There are two main factors to consider when approaching this question. The first deals with how the air compressor in your car works and how much extra fuel the engine has to use to keep it running. The second is what is known as air resistance or drag. Drag is the resistance that cars, and all moving objects, encounter when moving through the air at any speed. Most modern cars are designed to be relatively aerodynamic, which allows them to pass through the air with minimal resistance.
However, when a vehicle has its windows down, air passes into the car where it was formerly allowed to flow over it, causing resistance that didn't exist when the windows were up. You can think of it a bit like a parachute. When a skydiver opens up the parachute, it cups the air and causes a massive amount of drag, enough to slow the speed of the skydiver and allow him or her to land safely on the ground. Unlike the parachute, you definitely don't want a lot of drag on your car because it makes your engine work harder to get your vehicle up to the same speed.
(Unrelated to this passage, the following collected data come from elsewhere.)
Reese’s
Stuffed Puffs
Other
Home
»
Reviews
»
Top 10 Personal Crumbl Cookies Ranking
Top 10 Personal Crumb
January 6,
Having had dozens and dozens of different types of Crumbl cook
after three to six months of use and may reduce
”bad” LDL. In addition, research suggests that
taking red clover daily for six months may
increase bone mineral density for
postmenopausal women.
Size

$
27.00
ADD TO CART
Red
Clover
So, does drag really affect a car's fuel economy more than air conditioning? There are times when using the AC will save you gas.
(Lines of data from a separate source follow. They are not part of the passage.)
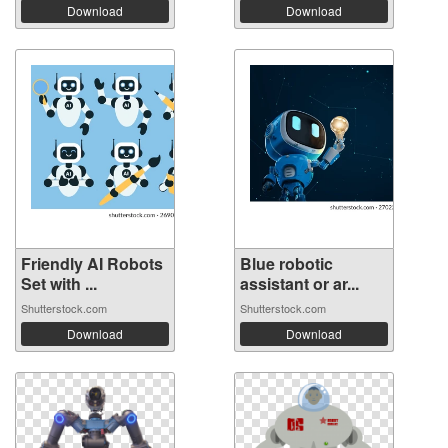
Download
Download
Friendly AI Robots
Blue robotic
Set with ...
assistant or ar...
Shutterstock.com
Shutterstock.com
Download
Download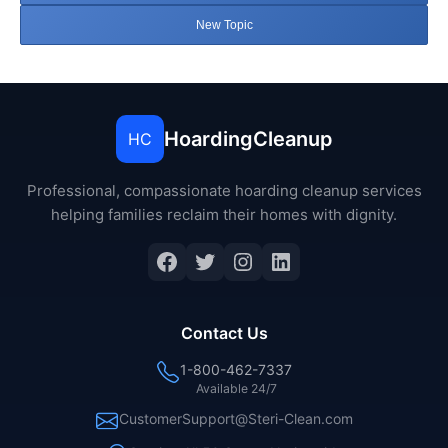
New Topic
HoardingCleanup
HC
Professional, compassionate hoarding cleanup services
helping families reclaim their homes with dignity.
Facebook
Twitter
Instagram
LinkedIn
Contact Us
1-800-462-7337
Available 24/7
CustomerSupport@Steri-Clean.com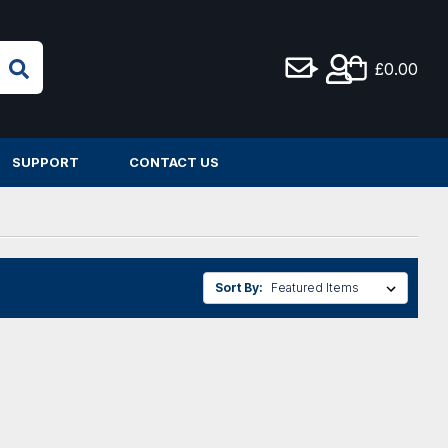
£0.00
SUPPORT
CONTACT US
Sort By: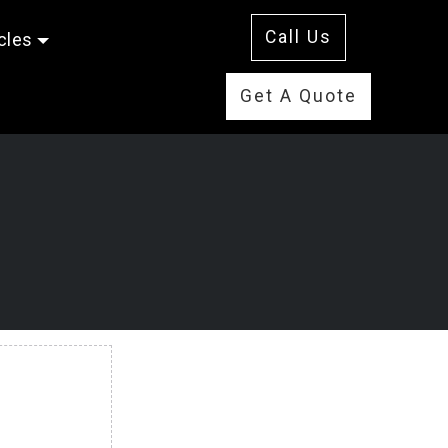
Call Us
cles
Get A Quote
E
Back in 2004, the Society of Automotive Engineers (SAE) conducted a study at a General Motors wind tunnel and on a desert track. In the wind tunnel, air was forced over the front of the car and also from an angle on the front of the car to simulate a cross wind. In the desert, temperatures and vehicle speed were factored into the study. Two vehicles were used in the test, one was a full-size SUV with an 8.1-liter V-8 engine and the other was a full-size sedan equipped with a 4.6-liter V-8 engine. Overall, both studies showed that driving with the windows down has a significant negative effect on the fuel efficiency — more than using the vehicle's air conditioner.
For the sedan, when the windows were down, the efficiency was reduced by 20 percent, while the SUV fuel efficiency was reduced just 8 percent [source: Hill]. These differences are an important factor in determining just how much the windows down option will affect the fuel efficiency of your vehicle. The study concluded that the more aerodynamic the vehicle, the more drag open windows will create.
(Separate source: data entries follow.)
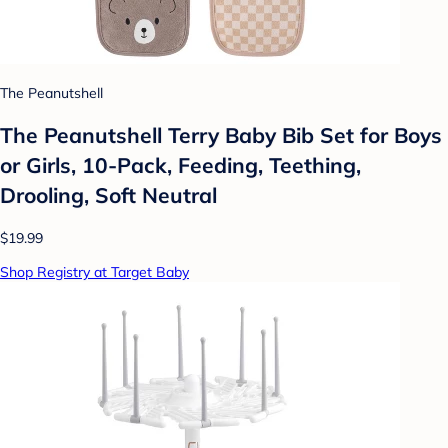
The Peanutshell
The Peanutshell Terry Baby Bib Set for Boys
or Girls, 10-Pack, Feeding, Teething,
Drooling, Soft Neutral
$19.99
Shop Registry at Target Baby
However, with newer, more efficient vehicles the difference is likely to be negligible.
Since no tests have been conducted on an extensive array of vehicles, here are some :
When you're driving around town at relatively low speeds, you'll use less gas by switching the air conditioner off and rolling down the windows. It's more efficient to drive with the windows down at slow speeds as opposed to faster speeds because there's less aerodynamic drag when you're driving slower [source: Motavalli].
If you're searching for a good rule-of-thumb number for when it's best to open the windows and switch off the air conditioner, the cut-off should be around 40 mph (64 kph) for larger vehicles [source: Arthur]. With smaller vehicles, like the Corolla, you could use the AC and get up to 70 to 80 mph (assuming that's a speed limit where you are) without using extra gas.